**WHAT THE TASK REQUIRES:** From the ingot-stacking passage, extract word for word the part that opens with the words containing "Then, the moving" and closes with "(See FIG. 4).".
# GIVEN PASSAGE start
The next following set of ingots arranged in the B pattern on the bed 450 is moved through the C stroke by the second hydraulic cylinder means 402 and placed in the stacking case 506 in the same manner as aforesaid. Since the ingots of this set have no legs and are therefore lower in height than the ingots with legs, they move through the rotary machine 410 without coming into contact with the members 417 within the rotary machine 410.

Then, the moving and stacking means 440 operates in the same manner as aforesaid. When the limit switch contacts with the surface of the previously set ingots with legs the limit switch is actuated, so that the next following set of ingots arranged in the B pattern is stacking on the preceding set of ingots of the A pattern with legs. The aforementioned operation is repeated so as to form an ingot stack comprising twelve sets or layers of ingots alternately arranged in the A and B patterns. The ingot stack is then conveyed to the weighing device (e) by the conveyor means 460 (See FIG. 4).

The weighing device (e) for weighing the ingot stack 601 placed on the discharge conveyor means 460 are shown in detail in FIG. 14, FIG. 15 and FIG. 16. The weighing device comprises a gate-shaped framework 605 which surrounds the conveyor means 460. A weighing means 606 of a known type is mounted on the top of the framework 605.
# GIVEN PASSAGE end
# DATA EXCERPTS start
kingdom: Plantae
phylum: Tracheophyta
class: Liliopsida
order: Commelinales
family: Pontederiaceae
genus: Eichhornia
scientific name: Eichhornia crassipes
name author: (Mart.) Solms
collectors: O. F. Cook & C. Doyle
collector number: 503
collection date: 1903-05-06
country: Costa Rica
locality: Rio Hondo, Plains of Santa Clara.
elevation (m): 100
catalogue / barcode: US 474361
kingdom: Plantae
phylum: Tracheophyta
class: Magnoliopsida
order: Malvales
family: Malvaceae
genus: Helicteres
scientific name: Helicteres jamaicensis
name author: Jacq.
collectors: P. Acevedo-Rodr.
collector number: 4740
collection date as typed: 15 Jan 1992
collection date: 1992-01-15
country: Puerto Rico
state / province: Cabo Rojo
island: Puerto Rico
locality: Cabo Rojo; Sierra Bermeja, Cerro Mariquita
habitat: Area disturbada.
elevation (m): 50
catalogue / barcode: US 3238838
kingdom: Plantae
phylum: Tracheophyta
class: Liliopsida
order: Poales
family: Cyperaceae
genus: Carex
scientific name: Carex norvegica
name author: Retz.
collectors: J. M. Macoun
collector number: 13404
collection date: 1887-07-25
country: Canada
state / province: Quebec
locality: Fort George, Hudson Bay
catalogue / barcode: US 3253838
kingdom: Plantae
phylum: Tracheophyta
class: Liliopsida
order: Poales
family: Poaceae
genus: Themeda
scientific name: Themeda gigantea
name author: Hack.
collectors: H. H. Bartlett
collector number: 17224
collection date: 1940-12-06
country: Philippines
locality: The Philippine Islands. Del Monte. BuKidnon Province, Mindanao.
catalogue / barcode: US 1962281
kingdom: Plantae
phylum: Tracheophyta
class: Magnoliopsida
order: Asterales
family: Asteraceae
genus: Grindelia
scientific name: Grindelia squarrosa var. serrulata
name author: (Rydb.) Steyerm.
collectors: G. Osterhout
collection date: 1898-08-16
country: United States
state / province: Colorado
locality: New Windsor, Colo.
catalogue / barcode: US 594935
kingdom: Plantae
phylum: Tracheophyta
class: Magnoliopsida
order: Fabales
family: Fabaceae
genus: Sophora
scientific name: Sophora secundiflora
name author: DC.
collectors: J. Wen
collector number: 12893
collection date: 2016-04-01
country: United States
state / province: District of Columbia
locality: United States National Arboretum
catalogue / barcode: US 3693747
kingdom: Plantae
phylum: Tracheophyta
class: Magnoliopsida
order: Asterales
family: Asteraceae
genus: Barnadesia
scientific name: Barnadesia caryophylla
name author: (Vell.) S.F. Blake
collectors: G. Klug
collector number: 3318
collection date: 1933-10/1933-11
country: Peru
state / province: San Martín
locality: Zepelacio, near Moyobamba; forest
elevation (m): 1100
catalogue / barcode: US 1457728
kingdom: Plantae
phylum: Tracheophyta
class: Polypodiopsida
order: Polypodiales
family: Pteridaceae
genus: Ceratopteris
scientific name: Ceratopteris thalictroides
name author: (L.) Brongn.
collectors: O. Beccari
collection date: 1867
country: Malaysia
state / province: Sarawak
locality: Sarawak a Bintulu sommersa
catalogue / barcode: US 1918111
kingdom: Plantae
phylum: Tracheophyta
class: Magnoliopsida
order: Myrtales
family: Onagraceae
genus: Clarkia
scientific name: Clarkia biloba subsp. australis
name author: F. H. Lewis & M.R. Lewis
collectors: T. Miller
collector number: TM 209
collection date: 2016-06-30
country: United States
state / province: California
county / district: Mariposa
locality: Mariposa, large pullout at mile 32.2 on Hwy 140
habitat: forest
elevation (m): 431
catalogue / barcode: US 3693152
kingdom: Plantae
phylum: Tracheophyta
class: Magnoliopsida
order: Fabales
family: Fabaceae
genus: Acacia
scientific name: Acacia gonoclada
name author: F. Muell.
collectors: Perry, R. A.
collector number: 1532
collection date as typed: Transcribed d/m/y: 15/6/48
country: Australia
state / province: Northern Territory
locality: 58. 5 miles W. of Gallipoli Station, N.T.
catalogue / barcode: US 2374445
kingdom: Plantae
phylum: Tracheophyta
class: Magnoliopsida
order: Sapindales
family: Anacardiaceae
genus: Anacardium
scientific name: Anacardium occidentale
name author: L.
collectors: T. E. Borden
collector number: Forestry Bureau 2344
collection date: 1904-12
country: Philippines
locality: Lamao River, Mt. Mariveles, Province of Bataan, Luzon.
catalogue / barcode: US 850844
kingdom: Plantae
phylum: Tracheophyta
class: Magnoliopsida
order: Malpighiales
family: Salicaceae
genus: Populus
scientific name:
# DATA EXCERPTS end
**SOLUTION:**
Then, the moving and stacking means 440 operates in the same manner as aforesaid. When the limit switch contacts with the surface of the previously set ingots with legs the limit switch is actuated, so that the next following set of ingots arranged in the B pattern is stacking on the preceding set of ingots of the A pattern with legs. The aforementioned operation is repeated so as to form an ingot stack comprising twelve sets or layers of ingots alternately arranged in the A and B patterns. The ingot stack is then conveyed to the weighing device (e) by the conveyor means 460 (See FIG. 4).